Художественный билингвизм любого писателя благотворно сказывается на его творчестве. Как заметил Д.С. Лихачёв, французский язык Пушкина способствовал превосходному чувству русского языка, точности и правильности речи. Двуязычие помогает видеть словесный мир «в цвете». Ч. Айтматов убежден: работать на двух языках – значит расширить и возможности киргизской литературы, и общее русло всей современной литературы [Литературная газета. 1989. № 45: 3]. Создание иноязычного варианта – особая внутренняя работа писателя, ведущая к совершенствованию стиля и к обогащению образности языка [Новый мир. 1968. № 11: 146].

Многим кажется, что на чужом языке легче писать научные работы (терминология вообще предпочтительнее иноязычная: в ней нет коннотации), поэтому долгое время языком философии, теологии и науки в Европе была латынь, а на Востоке – арабский язык. Художественное же творчество требует языка родного. Вот почему создатели национальных литератур – одновременно и создатели национальных литературных языков. Однако и учёные заметили существенные различия в научных стилях разных языков. Известный этнолог К. Леви-Строс, пишущий на французском и английском языках, признаётся, что он был поражён тем, насколько различны стиль и порядок изложения в статьях на том или другом языке. Это затруднение учёный, по его словам, попытался преодолеть с помощью очень свободного перевода, резюмируя одни абзацы и развивая другие.

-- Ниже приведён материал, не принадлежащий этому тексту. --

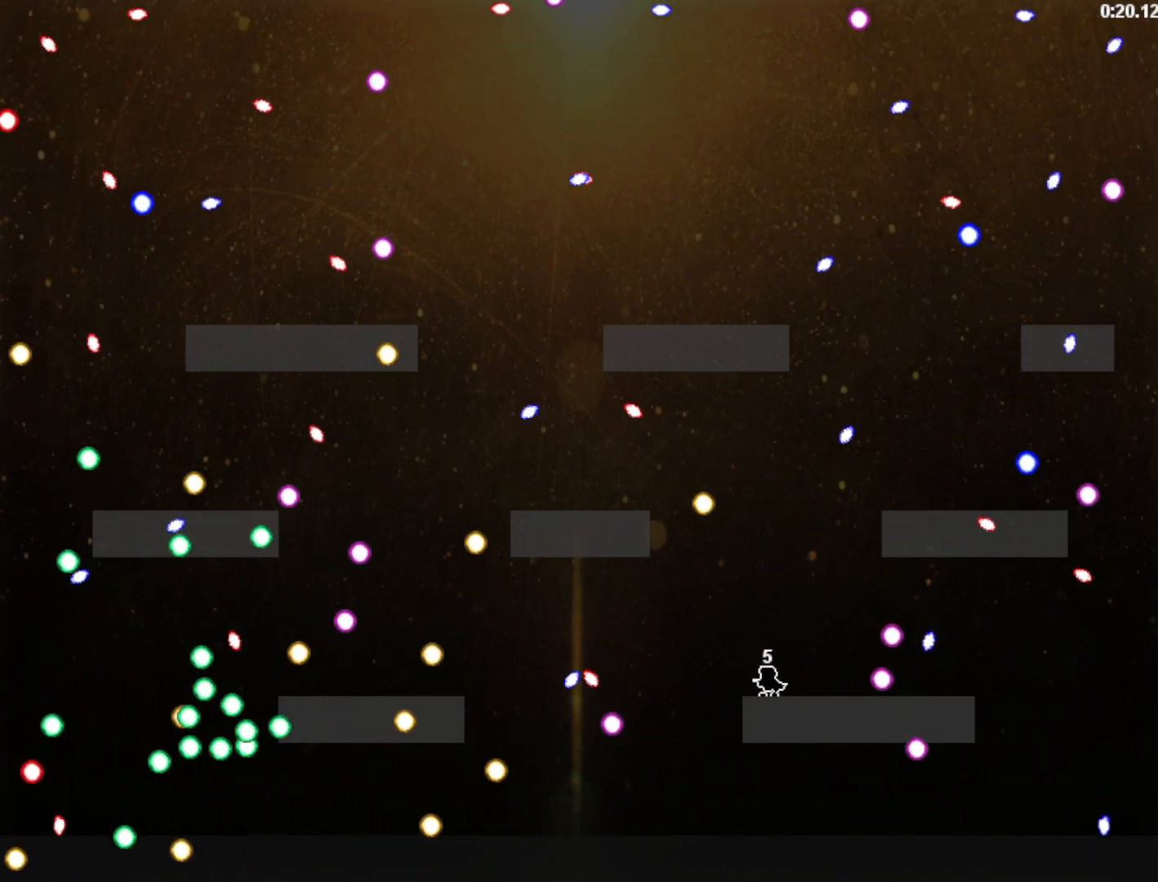
{"keys": [], "events": []}
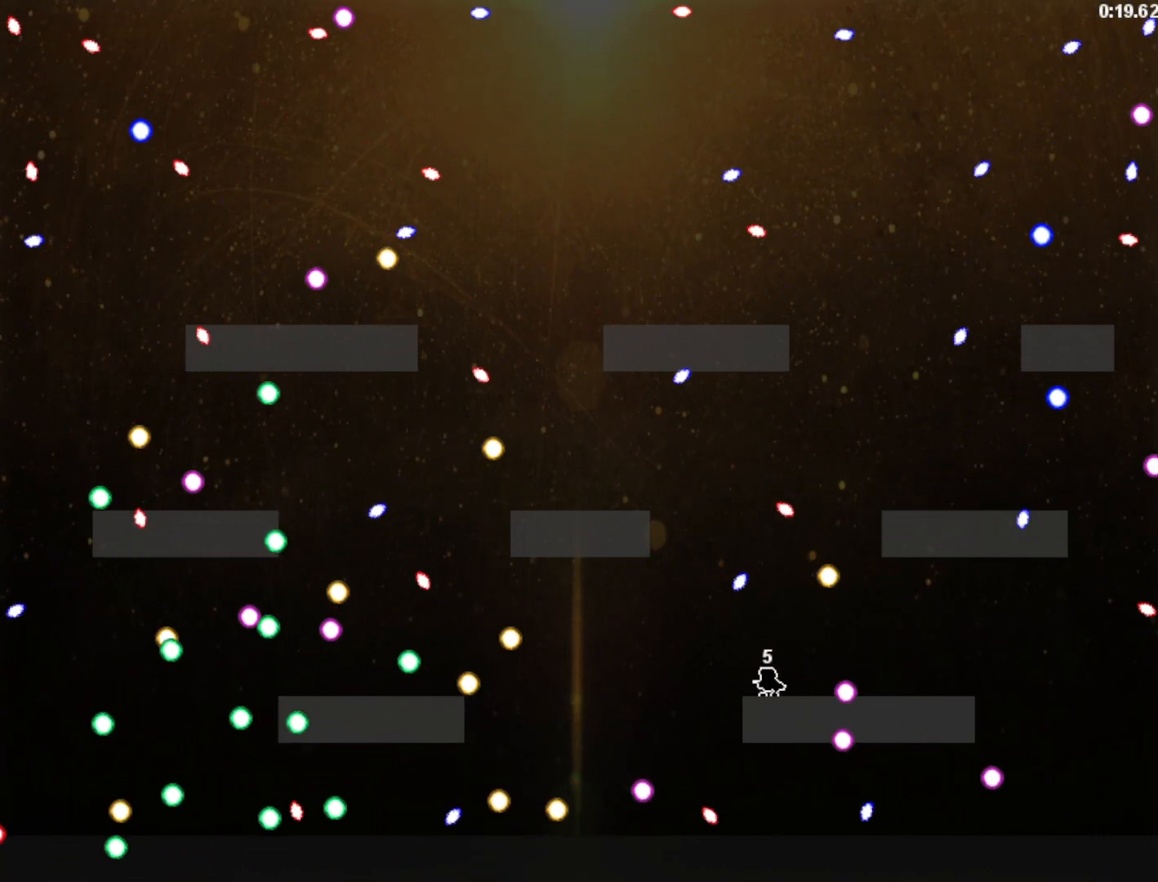
{"keys": [], "events": [[340, "right", "down"], [400, "right", "up"]]}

Интересны соображения известного философа Хосе Ортеги-и-Гассета, высказанные им в статье «Нищета и блеск перевода». Он считает, что проблема перевода ведёт к сокровеннейшим тайнам чудесного феномена – речи. Дело в том, что семантические объёмы слов, обозначающих одни и те же явления в разных языках, различны. «Лес» в испанском языке нечто иное, чем Wald в немецком. Здесь не только сами реалии совершенно не соответствуют друг другу, но и почти все вызванные им эмоциональные и духовные отзвуки. Имея в виду себя, испанского философа, Ортега-и-Гассет признаётся, что, говоря по-французски, он вынужден умалчивать 4/5 испанских мыслей, которые невозможно донести по-французски, хотя оба языка близки. Трудность перевода предопределена одним из парадоксов языка: «…Мы никогда не поймём такого поразительного явления, как язык, если сначала не согласимся с тем, что речь в основном состоит из умолчаний. <…> И каждый язык – это особое уравнение между тем, что сообщается. Каждый народ умалчивает одно, чтобы суметь сказать другое. Ибо все сказать невозможно. Вот почему переводить так сложно: речь идёт о том, чтобы на определенном языке сказать то, что этот язык склонен умалчивать» [Ортега-и-Гассет 1991: 345].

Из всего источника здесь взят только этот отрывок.